Companies are creating business-intelligence competency centers staffed with experts who establish standards and work with employees and vendors.

Rick Whiting, Contributor

April 19, 2004

2 Min Read

Standard technology and implementation practices can reduce the cost of some business-intelligence projects by up to 95%, says Chris Amos, reporting solutions manager at British Telecom. BT established a center of excellence around Actuate's reporting software three years ago and is developing business-intelligence systems for the telecommunications company's wholesale, retail, and global services operations.

The creation of competency centers alters how companies deal with business-intelligence vendors. Costs can be lower through volume purchase discounts. Competency centers also allow users within a company to speak with a single voice when it comes to influencing the future directions of a vendor's business-intelligence product, says BT's Amos.

But spurring the use of shared business-intelligence resources throughout a company for strategic purposes is the biggest driver. Aviva established its Information Management Services department to develop a common business-intelligence strategy after the company was created through a series of mergers in 1998 and 2000.

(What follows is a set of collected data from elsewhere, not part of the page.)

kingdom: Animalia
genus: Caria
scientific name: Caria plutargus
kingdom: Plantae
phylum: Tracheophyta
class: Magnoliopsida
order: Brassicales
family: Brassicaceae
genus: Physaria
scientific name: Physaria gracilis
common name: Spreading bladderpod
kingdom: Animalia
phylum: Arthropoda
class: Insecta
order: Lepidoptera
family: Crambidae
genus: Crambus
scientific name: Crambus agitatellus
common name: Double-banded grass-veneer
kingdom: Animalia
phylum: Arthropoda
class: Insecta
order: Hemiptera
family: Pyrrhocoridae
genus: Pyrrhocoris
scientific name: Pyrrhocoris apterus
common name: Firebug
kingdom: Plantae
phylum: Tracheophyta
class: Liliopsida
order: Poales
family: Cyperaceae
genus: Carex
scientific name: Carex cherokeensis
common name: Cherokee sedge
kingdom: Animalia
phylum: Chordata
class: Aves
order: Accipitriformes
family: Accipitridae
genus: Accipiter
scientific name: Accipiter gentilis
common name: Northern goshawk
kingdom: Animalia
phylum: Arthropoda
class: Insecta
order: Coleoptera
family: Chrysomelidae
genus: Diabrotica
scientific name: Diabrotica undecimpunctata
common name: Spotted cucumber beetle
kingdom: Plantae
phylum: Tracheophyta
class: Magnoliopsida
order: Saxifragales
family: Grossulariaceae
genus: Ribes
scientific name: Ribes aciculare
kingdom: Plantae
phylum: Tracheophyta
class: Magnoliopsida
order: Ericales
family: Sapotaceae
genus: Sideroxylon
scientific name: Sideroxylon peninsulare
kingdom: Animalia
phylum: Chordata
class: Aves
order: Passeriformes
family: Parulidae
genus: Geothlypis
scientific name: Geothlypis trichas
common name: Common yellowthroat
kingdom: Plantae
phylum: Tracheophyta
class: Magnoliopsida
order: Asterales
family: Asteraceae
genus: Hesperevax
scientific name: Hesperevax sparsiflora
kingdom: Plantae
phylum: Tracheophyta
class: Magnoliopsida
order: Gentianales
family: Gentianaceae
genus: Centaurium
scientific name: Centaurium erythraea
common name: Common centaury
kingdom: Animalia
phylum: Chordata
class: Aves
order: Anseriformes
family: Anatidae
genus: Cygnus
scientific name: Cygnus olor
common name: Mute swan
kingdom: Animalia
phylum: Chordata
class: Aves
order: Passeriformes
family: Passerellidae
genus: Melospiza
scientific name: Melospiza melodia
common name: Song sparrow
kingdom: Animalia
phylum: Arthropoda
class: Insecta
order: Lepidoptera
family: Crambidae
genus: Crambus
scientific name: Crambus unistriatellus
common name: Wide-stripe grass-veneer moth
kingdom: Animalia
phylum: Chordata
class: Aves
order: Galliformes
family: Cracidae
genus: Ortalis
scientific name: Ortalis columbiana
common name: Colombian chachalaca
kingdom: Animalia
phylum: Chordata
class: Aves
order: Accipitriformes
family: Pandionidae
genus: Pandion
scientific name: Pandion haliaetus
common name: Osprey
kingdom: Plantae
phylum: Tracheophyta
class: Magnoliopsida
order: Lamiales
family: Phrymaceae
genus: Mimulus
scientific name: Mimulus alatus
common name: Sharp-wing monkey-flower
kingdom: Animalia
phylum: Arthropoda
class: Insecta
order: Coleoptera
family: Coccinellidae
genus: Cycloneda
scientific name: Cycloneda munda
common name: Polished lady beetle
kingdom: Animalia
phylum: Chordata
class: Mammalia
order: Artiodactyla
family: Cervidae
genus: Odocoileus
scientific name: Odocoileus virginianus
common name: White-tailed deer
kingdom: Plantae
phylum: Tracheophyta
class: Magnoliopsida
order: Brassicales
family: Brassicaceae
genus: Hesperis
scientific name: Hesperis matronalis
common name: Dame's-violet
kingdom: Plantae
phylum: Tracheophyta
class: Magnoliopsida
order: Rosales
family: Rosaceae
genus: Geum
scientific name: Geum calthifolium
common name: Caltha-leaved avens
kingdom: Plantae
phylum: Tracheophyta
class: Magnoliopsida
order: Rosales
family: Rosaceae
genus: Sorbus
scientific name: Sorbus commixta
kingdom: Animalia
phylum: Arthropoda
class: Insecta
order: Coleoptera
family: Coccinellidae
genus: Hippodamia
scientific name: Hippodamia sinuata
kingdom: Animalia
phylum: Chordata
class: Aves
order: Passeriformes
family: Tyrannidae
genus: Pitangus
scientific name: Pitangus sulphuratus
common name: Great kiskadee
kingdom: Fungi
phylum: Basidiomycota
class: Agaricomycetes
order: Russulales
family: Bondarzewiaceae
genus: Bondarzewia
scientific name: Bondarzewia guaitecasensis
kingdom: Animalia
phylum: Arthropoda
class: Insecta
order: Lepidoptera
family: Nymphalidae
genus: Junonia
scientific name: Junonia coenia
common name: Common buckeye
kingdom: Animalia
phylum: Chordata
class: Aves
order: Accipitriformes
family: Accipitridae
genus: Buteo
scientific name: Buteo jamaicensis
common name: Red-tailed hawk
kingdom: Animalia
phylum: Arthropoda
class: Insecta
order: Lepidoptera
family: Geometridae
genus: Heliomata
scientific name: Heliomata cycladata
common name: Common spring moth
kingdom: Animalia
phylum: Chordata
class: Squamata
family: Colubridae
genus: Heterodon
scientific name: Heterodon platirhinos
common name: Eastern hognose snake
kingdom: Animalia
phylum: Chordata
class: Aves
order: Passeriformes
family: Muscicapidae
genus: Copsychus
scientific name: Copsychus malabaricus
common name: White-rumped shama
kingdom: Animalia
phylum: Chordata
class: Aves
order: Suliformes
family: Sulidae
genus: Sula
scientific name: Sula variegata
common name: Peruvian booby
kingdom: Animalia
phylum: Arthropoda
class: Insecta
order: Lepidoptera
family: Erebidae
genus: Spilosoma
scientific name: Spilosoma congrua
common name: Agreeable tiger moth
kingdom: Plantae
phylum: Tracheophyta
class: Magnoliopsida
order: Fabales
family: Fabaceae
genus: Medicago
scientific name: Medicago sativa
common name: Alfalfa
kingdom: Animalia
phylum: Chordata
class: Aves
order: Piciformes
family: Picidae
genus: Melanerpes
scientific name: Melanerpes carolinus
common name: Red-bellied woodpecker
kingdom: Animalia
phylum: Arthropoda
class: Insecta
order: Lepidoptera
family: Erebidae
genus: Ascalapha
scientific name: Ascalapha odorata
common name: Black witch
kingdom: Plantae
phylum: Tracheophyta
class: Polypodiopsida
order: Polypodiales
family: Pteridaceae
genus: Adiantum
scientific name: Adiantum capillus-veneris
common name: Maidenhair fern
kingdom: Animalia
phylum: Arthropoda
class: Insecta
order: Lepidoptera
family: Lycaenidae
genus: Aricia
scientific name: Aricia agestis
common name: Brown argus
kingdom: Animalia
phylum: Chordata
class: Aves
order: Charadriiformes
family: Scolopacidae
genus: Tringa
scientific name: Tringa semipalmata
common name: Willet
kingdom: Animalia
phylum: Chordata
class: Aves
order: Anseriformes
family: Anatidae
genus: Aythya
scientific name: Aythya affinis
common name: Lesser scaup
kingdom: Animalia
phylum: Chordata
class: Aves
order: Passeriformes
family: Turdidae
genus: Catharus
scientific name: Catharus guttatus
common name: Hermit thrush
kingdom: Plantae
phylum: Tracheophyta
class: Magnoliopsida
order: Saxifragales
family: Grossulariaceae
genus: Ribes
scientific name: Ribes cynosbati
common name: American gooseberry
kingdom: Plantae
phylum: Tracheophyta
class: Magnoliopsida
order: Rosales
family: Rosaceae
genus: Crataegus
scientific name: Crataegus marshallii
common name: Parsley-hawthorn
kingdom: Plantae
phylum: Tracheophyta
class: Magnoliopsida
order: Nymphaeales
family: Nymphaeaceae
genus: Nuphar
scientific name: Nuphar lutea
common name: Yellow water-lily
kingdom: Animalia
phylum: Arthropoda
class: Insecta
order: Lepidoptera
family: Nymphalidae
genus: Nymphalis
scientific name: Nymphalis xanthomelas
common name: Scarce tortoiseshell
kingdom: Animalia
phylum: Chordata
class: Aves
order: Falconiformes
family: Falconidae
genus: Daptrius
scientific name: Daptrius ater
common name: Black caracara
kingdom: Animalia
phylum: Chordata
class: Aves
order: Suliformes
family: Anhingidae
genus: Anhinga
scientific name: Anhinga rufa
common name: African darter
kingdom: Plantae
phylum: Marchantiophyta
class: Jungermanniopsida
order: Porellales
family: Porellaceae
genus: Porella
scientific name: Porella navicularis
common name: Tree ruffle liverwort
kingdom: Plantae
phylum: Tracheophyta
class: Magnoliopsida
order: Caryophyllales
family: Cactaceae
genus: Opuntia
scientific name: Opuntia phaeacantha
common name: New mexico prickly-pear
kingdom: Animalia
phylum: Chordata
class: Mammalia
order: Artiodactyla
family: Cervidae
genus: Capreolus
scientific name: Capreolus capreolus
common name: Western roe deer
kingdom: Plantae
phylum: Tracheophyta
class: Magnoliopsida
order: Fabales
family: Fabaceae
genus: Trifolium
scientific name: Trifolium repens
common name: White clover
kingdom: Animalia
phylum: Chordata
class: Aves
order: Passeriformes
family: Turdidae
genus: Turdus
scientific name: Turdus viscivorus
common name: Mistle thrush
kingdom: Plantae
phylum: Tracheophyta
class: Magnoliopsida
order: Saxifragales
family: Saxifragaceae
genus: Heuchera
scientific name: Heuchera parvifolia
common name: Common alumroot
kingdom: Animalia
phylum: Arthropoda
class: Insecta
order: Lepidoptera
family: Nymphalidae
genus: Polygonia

That centralization is critical, as Aviva's goal is to grow by 50% over the next five years, partly through additional acquisitions, Lee says. The center also impacts the company's numerous customer-relationship-management initiatives. "We couldn't get into CRM until we had solid data-management and business-intelligence capabilities," he says.

For Allstate, the centralized business-intelligence operation has led to the elimination of 20,000 paper reports it used to mail to sales representatives and independent agents every month. The company now distributes Web-based reports that arrive four days sooner.

Despite the potential savings, funding can be an issue for creating and running business-intelligence centers of excellence. A Business Objects customer wants to create a business-intelligence competency center, but the plan has stalled because on paper it looks like a new expense, even though it ultimately will allow the customer to cut costs by eliminating duplicated business-intelligence processes, says Timo Elliott, Business Objects' strategic marketing senior director.

Startup costs for a business-intelligence competency center can be $1 million to $2 million, depending on a company's size, Gartner's Dresner says. Pfizer's center was championed by a visionary executive within the finance department who was willing to help fund it, Fleet says. Funding for Allstate's center is included in the chief technology officer's budget, and business-intelligence projects are funded by the business units.

Many believe the payoffs are worth it. General Electric Co.'s energy-products business formed its Business Data-Modeling Center of Excellence last year to improve data-management and business-intelligence practices for GE Energy's 8,000 employees. That has helped the business move beyond simple reporting of financial and supplier data to more advanced forecasting and predictive analysis.

"The data's become more actionable. The visibility of this data to the business has brought millions in savings," says Rich Richardson, manager of business data modeling and delivery, who manages the center. That's a business-intelligence competency center that's more than paid for itself.